Je me faisais le porte-parole du comité de pharmacovigilance, qui avait analysé le dossier de Marseille ; je ne portais pas un jugement personnel. Vous considérez que j'ai pu imaginer qu'il n'y avait pas de lien entre le Mediator et la valvulopathie ; or ce lien, je l'ai démontré, tout en étant pourtant experte mandatée par Servier ! J'aurais pu dans mon étude ne parler que des fuites de grade 2, qui n'induisent pas de symptomatologie. Je pense avoir fait preuve d'une probité totale dans ma recherche et dans ma présentation des résultats. Je me suis livrée à une relecture indépendante de toutes les échographies, sans savoir à quel groupe appartenaient les patients.
Je regrette que les éléments à charge soient ressassés, tandis que l'on balaye un travail de fond, dont la rigueur n'a jamais été contestée, au motif qu'il n'aurait eu aucun impact sur la décision de retrait du Mediator, ou qu'il serait arrivé trop tard, et serait inutile. Cela me paraît injuste !
L'alerte date de 2003. Sans vouloir botter en touche, je rappelle que le Mediator n'était pas un produit de cardiologie. Il était essentiellement prescrit par des médecins traitants, voire des endocrinologues, souvent hors AMM.
En 2008, la Société française de cardiologie a tenu une session dédiée aux valvulopathies induites par les médicaments. Dès le retrait du Mediator, le site de la Société française de cardiologie relayait l'information. Étonnamment, malgré cette publication, malgré l'étude de suivi lancée dès 2009, l'information des cardiologues, notamment libéraux, n'a pas été patente, et n'a pas constitué l'alerte. C'est fort dommageable. Le président du Syndicat des cardiologues, qui a également relayé l'information auprès de la communauté cardiologique, a fait le même constat.
Parlant avec Mme Irène Frachon avant le retrait du médicament, en mars 2009, je m'étais étonnée de la sévérité des cas qu'elle rapportait. Je suis des valvulopathies au quotidien : le premier travail de l'échographiste est d'identifier une valvulopathie, d'en apprécier la sévérité et l'étiologie. En quinze ans d'exercice, je n'ai pas eu de signal de valvulopathie induite par ce traitement. J'ai indiqué à Mme Frachon que nous étions en train d'achever une étude de suivi ; par un hasard du calendrier, nous nous sommes retrouvées en 2009 dans la même session du Comité national de pharmacovigilance.

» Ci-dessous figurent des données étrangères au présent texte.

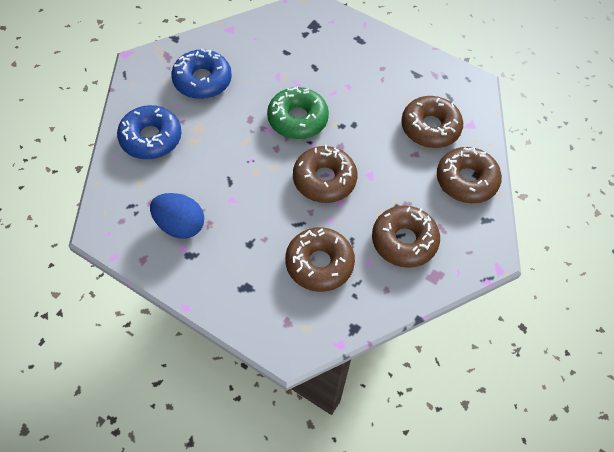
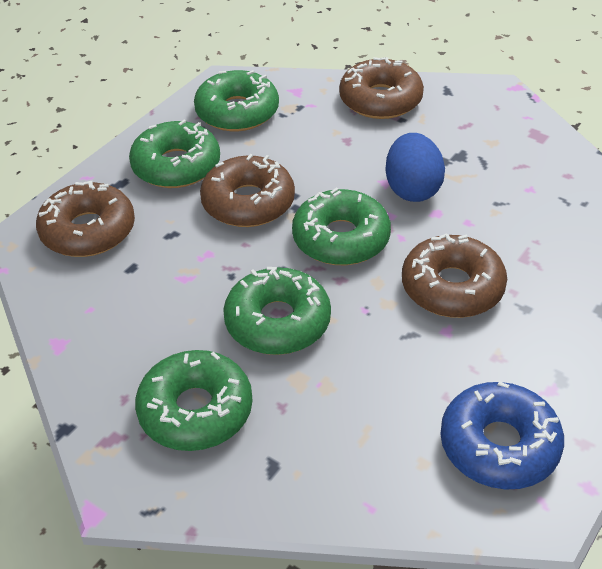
blue donut: [117,105,181,159] [171,49,232,99] = 2 -> [441,381,564,490] = 1
brown donut: [285,227,355,292] [293,145,357,203] [372,205,440,268] [401,96,463,148] [437,147,502,203] = 5 -> [36,181,135,257] [200,154,295,227] [339,57,424,119] [402,233,507,318] = 4
green donut: [267,87,329,139] = 1 -> [129,120,220,188] [135,350,253,451] [194,70,279,131] [223,267,331,355] [292,188,391,265] = 5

J'avais dit à Mme Frachon qu'il serait intéressant de reconduire son observation brestoise à l'échelle nationale, et je l'avais mise en contact avec le professeur Christophe Tribouilloy, président de la filiale d'échographie cardiaque de la Société française de cardiologie, pour aider à la diffusion de cette étude et au recensement de ces observations. Les résultats de l'étude ont colligé une quarantaine de cas, rapportés récemment. L'étude de suivi, lancée à la demande de l'Afssaps sur l'ensemble du territoire, donnera des informations factuelles sur un nombre beaucoup plus important de patients exposés au Mediator.
Vous m'interrogez sur des divergences entre experts sur la mortalité induite par le traitement par Mediator. Personne ne conteste qu'il y a eu des valvulopathies induites : sur ce point, aucune voix discordante. Mais l'appréciation de la mortalité induite peut être divergente, car une logique d'épidémiologiste se heurte à une méthodologie de clinicien. J'ai dit, après les déclarations de Servier, qu'il me paraissait indécent de restreindre la mortalité à trois décès. Un seul décès est déjà un de trop ! Il n'y a pas de bagarre, mais une discussion entre experts sur les méthodes de calcul, car on ne saura jamais combien de décès sont liées à cette molécule.
Il faudrait revenir sur la cohorte de patients rassemblés par la Cnam, permettre à des experts cardiologues de revoir les dossiers des soixante-quatre patients décédés et d'adjudiquer la mortalité sur une cause cardiovasculaire ou non ; de retrouver les données précises des échographies cardiaques, des chirurgies, voire des anatomopathologies. L'étude de suivi va apporter des informations importantes. Elle va éclairer la sévérité de cette pathologie, pour les patients et pour la justice. La logique épidémiologique, dont je ne nie pas la valeur, repose sur un nombre de patients potentiellement biaisé par des erreurs d'allocation ; cela mérite qu'on y revienne.